I deportati

8 settembre 1943, soldati italiani allo sbando. Fonte: Archivio ANRP – Associazione Nazionale Reduci dalla Prigionia

 

DEPORTAZIONE E INTERNAMENTO NEI LAGER DEL TERZO REICH

Gli IMI-Internati Militari Italiani 

Nel periodo che va dalla crisi dell’estate 1943 alla Liberazione, circa 800mila italiani, militari e civili, vennero trasferiti coattivamente nel territorio del Terzo Reich, per essere impiegati come forza lavoro nell’economia bellica tedesca. 

Il gruppo più numeroso, oltre 650 mila, è quello degli IMI Internati Militari Italiani, la cui storia ha inizio l’8 settembre 1943, il giorno dell’armistizio con le forze alleate, annunciato dal generale Pietro Badoglio, capo del governo dopo la destituzione di Mussolini. 

Immediata è la reazione della Germania e le truppe italiane, acquartierate in territori dalla Francia alla Russia e nella stessa penisola, prive di ordini precisi, diventano facile preda dell’ex alleato. 

Costretti a consegnare le armi, migliaia di soldati sono posti di fronte alla richiesta di continuare a collaborare con i tedeschi e con la Repubblica di Salò, costituitasi il 23 settembre dopo la liberazione di Mussolini. 
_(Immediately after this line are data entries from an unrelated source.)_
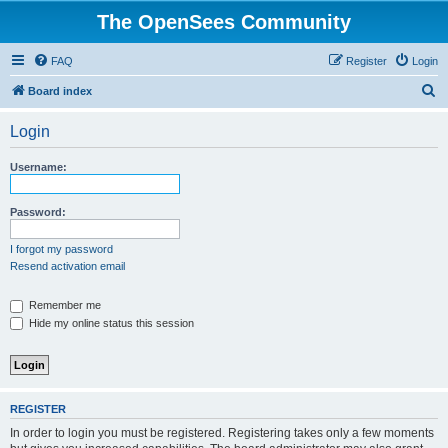
The OpenSees Community
FAQ
Register
Login
S
Board index
e
Login
a
r
Username:
c
h
Password:
I forgot my password
Resend activation email
Remember me
Hide my online status this session
REGISTER
In order to login you must be registered. Registering takes only a few moments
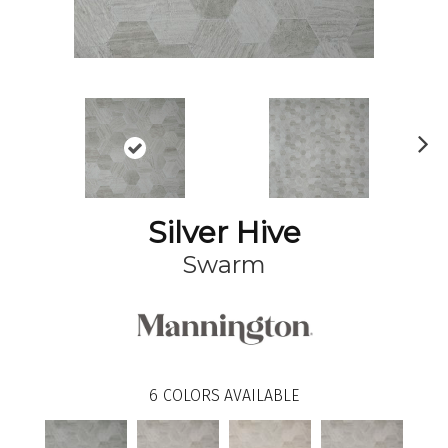
N
ex
t
Silver Hive
Swarm
6
COLORS AVAILABLE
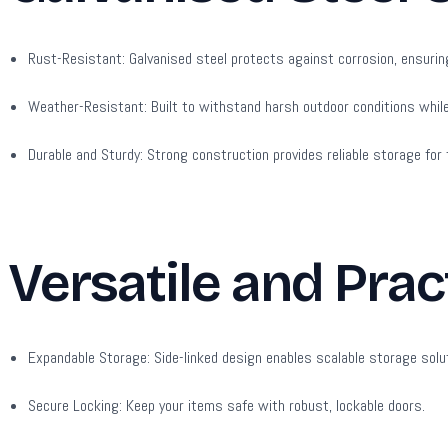
Rust-Resistant:
Galvanised steel protects against corrosion, ensurin
Weather-Resistant:
Built to withstand harsh outdoor conditions whil
Durable and Sturdy:
Strong construction provides reliable storage for t
Versatile and Prac
Expandable Storage:
Side-linked design enables scalable storage solu
Secure Locking:
Keep your items safe with robust, lockable doors.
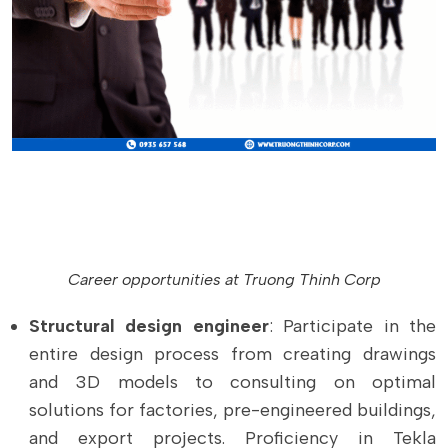
Career opportunities at Truong Thinh Corp
Structural design engineer
: Participate in the
entire design process from creating drawings
and 3D models to consulting on optimal
solutions for factories, pre-engineered buildings,
and export projects. Proficiency in Tekla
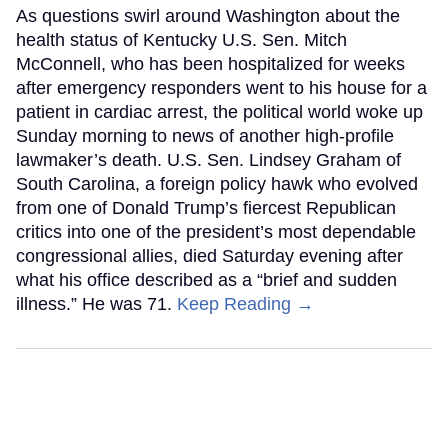
As questions swirl around Washington about the
health status of Kentucky U.S. Sen. Mitch
McConnell, who has been hospitalized for weeks
after emergency responders went to his house for a
patient in cardiac arrest, the political world woke up
Sunday morning to news of another high-profile
lawmaker’s death. U.S. Sen. Lindsey Graham of
South Carolina, a foreign policy hawk who evolved
from one of Donald Trump’s fiercest Republican
critics into one of the president’s most dependable
congressional allies, died Saturday evening after
what his office described as a “brief and sudden
illness.” He was 71.
Keep Reading →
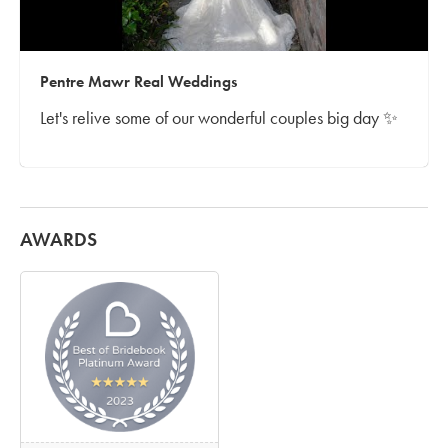
Pentre Mawr Real Weddings
Let's relive some of our wonderful couples big day ✨
AWARDS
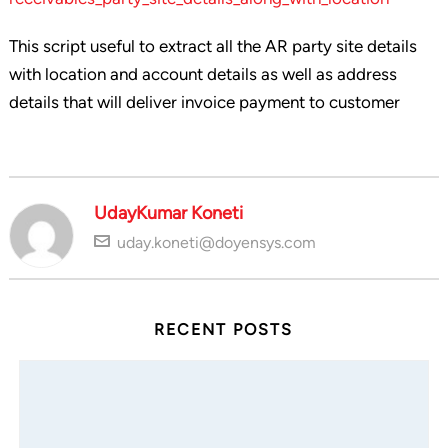
This script useful to extract all the AR party site details
with location and account details as well as address
details that will deliver invoice payment to customer
UdayKumar Koneti
uday.koneti@doyensys.com
RECENT POSTS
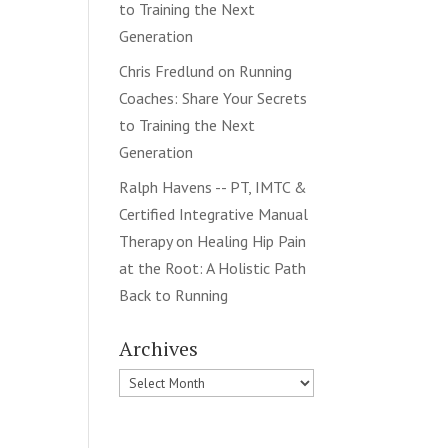
to Training the Next
Generation
Chris Fredlund
on
Running
Coaches: Share Your Secrets
to Training the Next
Generation
Ralph Havens -- PT, IMTC &
Certified Integrative Manual
Therapy
on
Healing Hip Pain
at the Root: A Holistic Path
Back to Running
Archives
Archives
Una piccola parte accetta; alcuni riescono a fuggire; altri, come a Cefalonia, lottano strenuamente fino alla morte. 

La maggior parte dirà NO! e trascorrerà venti mesi di internamento in condizioni disumane nei lager del Terzo Reich, patendo la fame, il freddo, il lavoro coatto. 

Definiti IMI- Internati Militari Italiani con provvedimento arbitrario di Hitler che eludeva la Convenzione di Ginevra del 1929, i sottufficiali e i soldati alloggeranno negli Stammlager, mentre gli ufficiali negli Oflager, sottoposti all’autorità del comando supremo delle forze armate tedesche (OKW). 

I lavoratori coatti vengono definiti STÜCKE – PEZZI. 

Circa 50mila perdono la vita nel corso della prigionia per malattie, denutrizione, esecuzioni, bombardamenti. 

Nell’agosto 1944, per un nuovo accordo tra Hitler e Mussolini, gli IMI cambiano di status e diventano lavoratori civili, cosa che costringeva al lavoro anche gli ufficiali. La maggior parte di loro confermerà il proprio NO! fino alla liberazione, avvenuta tra febbraio e fine aprile 1945.